Ketidakstabilan Nilai Tukar Valuta Asing

Nilai mata uang Rupiah telah meningkat secara signifikan selama dekade terakhir dari nilai terendah yaitu sekitar Rp17.000 per dolar AS selama krisis keuangan Asia. Selama periode antara tanggal 1 Januari 2008 sampai dengan tanggal 31 Desember 2010, nilai tukar Rupiah/ dolar AS berkisar dari nilai terendah Rp12.400 per dolar AS sampai dengan nilai tertinggi yaitu Rp8.888 per dolar AS dan selama tahun 2010, berkisar dari nilai terendah Rp9.413 per dolar AS sampai dengan nilai tertinggi yaitu Rp8.888 per dolar AS. Pada tanggal 31 Desember 2010, nilai tukar Bank Indonesia yang berlaku saat itu adalah sebesar Rp8.991 per dolar AS. Meskipun sebagian besar dari pendapatan usaha kami dalam mata uang Rupiah, sebagian pendapatan usaha kami dalam mata uang Dolar AS. Selain itu, sebagian besar dari pinjaman, pengeluaran barang modal dan beban usaha Perusahaan, termasuk pembayaran bunga untuk Guaranteed Notes Jatuh Tempo Tahun 2020 dan Fasilitas Pinjaman Sindikasi ING/DBS, adalah dalam mata uang selain dari Rupiah, terutama dolar AS. Pada tanggal 31 Desember 2010, 43,4% dari pinjaman kami adalah dalam mata uang Rupiah, dan sisanya adalah dalam mata uang Dolar AS. Melemahnya nilai Rupiah terhadap dolar AS mempengaruhi kondisi keuangan dan hasil usaha kami karena, antara lain nilai Rupiah dari beban yang harus dibayarkan dalam mata uang Dolar AS akan meningkat karena faktor tersebut sehingga kami harus mengkonversi mata uang Rupiah yang lebih banyak lagi guna membayar kewajiban Perusahaan dalam Dolar AS. Sebaliknya, meningkatnya nilai Rupiah terhadap

dolar AS mempengaruhi kondisi keuangan dan hasil usaha kami karena, di antaranya, hal tersebut menyebabkan penurunan pendapatan dari panggilan masuk internasional yang dilakukan oleh pengguna layanan operator asing, roaming oleh pelanggan operator asing di Indonesia dan pendapatan usaha dari jasa MIDI dan operasi satelit kami. Untuk tahun yang berakhir pada tanggal 31 Desember 2008, kami mencatat rugi selisih kurs bersih sebesar Rp885,7 miliar; untuk tahun yang berakhir pada tanggal 31 Desember 2009, kami mencatat laba selisih kurs-bersih sebesar Rp1.656,4 miliar; dan untuk tahun yang berakhir pada tanggal 31 Desember 2010, kami mencatat laba selisih kurs bersih sebesar Rp492,4 miliar.

• _INFORMASI TERSEDIA_:
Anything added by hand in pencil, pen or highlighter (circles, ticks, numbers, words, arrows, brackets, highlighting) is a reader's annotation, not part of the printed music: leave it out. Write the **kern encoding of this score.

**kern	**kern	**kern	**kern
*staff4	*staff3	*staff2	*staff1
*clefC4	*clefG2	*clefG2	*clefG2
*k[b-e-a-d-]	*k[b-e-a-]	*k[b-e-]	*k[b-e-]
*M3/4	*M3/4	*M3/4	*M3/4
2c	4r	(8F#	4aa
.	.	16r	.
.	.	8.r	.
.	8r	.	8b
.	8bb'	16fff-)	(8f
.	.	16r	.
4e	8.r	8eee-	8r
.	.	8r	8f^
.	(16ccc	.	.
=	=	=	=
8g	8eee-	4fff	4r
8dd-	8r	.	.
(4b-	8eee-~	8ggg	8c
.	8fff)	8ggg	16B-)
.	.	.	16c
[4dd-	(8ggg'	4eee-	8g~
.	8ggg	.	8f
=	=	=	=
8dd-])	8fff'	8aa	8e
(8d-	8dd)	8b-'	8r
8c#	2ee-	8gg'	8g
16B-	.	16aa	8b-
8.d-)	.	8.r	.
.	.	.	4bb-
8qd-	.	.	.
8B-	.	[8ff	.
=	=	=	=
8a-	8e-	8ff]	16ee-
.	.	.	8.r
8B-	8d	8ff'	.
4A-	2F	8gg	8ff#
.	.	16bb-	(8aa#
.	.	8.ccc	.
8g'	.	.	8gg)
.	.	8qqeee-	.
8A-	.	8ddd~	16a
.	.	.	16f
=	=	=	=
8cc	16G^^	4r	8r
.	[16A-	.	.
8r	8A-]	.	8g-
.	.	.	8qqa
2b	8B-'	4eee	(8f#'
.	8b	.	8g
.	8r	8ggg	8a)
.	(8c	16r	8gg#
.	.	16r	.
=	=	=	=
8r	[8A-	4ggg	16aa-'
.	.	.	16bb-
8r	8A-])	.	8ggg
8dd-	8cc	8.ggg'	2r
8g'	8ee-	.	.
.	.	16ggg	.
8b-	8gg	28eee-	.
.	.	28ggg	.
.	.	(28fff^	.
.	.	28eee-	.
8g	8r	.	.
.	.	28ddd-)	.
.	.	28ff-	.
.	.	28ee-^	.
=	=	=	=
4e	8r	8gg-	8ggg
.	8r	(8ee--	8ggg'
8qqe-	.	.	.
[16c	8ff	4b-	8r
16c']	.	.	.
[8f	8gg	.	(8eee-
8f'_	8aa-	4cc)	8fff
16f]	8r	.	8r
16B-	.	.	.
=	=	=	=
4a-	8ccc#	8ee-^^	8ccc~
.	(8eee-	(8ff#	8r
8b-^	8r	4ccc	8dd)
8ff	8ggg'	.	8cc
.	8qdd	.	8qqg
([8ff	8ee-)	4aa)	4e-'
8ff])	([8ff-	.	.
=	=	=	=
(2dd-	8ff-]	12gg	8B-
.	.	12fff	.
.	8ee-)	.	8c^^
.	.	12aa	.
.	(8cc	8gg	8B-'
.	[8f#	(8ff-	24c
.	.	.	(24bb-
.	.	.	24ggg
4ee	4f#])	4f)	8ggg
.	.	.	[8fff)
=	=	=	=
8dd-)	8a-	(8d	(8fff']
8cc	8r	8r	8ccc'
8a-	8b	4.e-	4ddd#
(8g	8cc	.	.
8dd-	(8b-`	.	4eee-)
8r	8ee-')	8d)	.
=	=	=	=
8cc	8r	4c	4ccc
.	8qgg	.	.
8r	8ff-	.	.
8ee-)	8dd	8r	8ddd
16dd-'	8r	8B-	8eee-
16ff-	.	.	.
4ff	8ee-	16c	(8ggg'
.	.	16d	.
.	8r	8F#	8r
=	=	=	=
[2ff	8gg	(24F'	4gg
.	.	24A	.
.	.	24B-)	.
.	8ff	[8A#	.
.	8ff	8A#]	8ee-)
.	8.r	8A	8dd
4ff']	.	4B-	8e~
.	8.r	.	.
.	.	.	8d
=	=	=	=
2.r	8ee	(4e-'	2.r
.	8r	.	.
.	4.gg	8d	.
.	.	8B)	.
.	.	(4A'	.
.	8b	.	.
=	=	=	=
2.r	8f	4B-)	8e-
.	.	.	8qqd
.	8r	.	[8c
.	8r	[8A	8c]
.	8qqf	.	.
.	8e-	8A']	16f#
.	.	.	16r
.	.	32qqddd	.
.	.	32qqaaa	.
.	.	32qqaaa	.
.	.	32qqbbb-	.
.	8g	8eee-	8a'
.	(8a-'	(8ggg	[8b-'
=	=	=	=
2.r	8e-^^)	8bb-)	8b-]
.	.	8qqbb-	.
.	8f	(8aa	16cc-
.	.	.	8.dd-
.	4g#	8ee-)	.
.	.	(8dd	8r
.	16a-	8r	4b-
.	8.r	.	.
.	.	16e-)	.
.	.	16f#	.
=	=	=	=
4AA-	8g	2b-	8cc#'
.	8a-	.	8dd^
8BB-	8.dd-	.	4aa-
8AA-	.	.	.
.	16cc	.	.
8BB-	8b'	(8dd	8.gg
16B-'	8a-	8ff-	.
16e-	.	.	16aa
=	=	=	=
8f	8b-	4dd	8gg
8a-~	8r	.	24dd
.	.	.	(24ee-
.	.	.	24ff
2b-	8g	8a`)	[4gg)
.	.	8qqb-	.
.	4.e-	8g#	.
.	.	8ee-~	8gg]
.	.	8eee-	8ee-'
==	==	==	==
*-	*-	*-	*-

• _TUJUAN LATIHAN_:
Dalam kutipan tentang nilai tukar valuta asing, berapa nilai tukar Bank Indonesia yang berlaku pada tanggal 31 Desember 2010? Catatan-catatan ini merupakan bahan tersendiri yang terpisah dari kutipan.

• _KOLOM JAWABAN_:
Rp8.991 per dolar AS.